Peluang investasi di bidang ini masih cukup besar. Seperti yang terjadi di Sumatera Barat dan Papua. Di Sumatera Barat, dari seluruh potensi yang ada, baru 42,6 persen yang telah dieksplorasi.

Untuk mendorong masuknya investasi, Pemerintah Provinsi Sumatera Barat melakukan beberapa langkah seperti membangun infrastruktur transportasi dengan baik, pembuatan surat izin yang cepat asal sudah memenuhi persyaratan, hingga tidak ada pungutan biaya apa pun. "Di Sumatera Barat, untuk industri perikanan tidak ada pungutan-pungutan. Nol," ujar Kepala Dinas Dinas Kelautan dan Perikanan Sumatera Barat Yosmeri.

"Kami juga memiliki bandara internasional yang hanya berjarak 30 km dari pelabuhan. Siap untuk mengantarkan ikan ke negara tujuan," ujarnya lagi.

Untuk modalnya, satu kapal tipe longline, penangkap tuna yang paling efektif, harganya sekitar Rp 1,5 miliar hingga Rp 2 miliar. Sedangkan untuk processing plan dengan Rp 30 miliar sudah mendapatkan yang lengkap dengan mutu baik.

Di Provinsi Papua malah belum ada perusahaan nasional yang menyentuh industri ikan tuna ini. Biasanya alasan yang diberikan adalah mahalnya biaya investasi yang harus dikeluarkan untuk membangun usaha di Papua.

"Padahal jika melihat jauh ke depan, investasi di Papua akan menguntungkan karena potensi ikannya jauh lebih besar dibandingkan tempat lainnya," Ujar Sihar Simatupang, Kabid Usaha Perikanan Papua.

Di Papua, potensi daerah untuk industri ikan tuna terletak di tiga daerah, yaitu Supiori, Biak Numfor, dan Jayapura. Ke depannya, untuk semakin memajukan industri ini, akan dibangun pelabuhan perikanan samudera di Biak. Saat ini sudah berada dalam tahap pembebasan tanah. Untuk transportasi udara, Papua telah memiliki bandara internasional di daerah Biak dan bandara nasional di daerah Jayapura.

Masalah biaya, di Papua, untuk mendapatkan Surat Izin Usaha Penangkapan harus membayar sebesar Rp 100.000,00 dan Surat Izin Penangkapan Ikan sebesar Rp 60.000,00 per GT. "Untuk masalah investasi di Papua mungkin besarnya dua kali lipat dari tempat lain. Tapi potensinya juga dua kali lebih besar dibanding tempat lain," ujar Sihar.
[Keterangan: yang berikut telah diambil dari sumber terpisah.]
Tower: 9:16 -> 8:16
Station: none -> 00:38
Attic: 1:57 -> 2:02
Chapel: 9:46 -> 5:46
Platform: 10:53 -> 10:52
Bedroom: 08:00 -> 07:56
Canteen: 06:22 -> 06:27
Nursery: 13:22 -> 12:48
"Supaya peningkatan industri ini berhasil pemerintah harus membuat prosedur yang jelas, cepat, transparan, dan infrastruktur juga harus baik," jelas Purwito.

Sasaran ekspor tuna yang terbesar adalah Jepang, biasanya yang diekspor ke Jepang adalah tuna yang masih segar untuk dibuat sashimi atau sushi. Kedua terbesar adalah Amerika Serikat, tetapi sudah dalam bentuk kalengan. Di Indonesia sendiri, pasar untuk tuna hanya ada di kota-kota besar, khususnya di Jawa atau kota yang memiliki banyak restoran Jepang.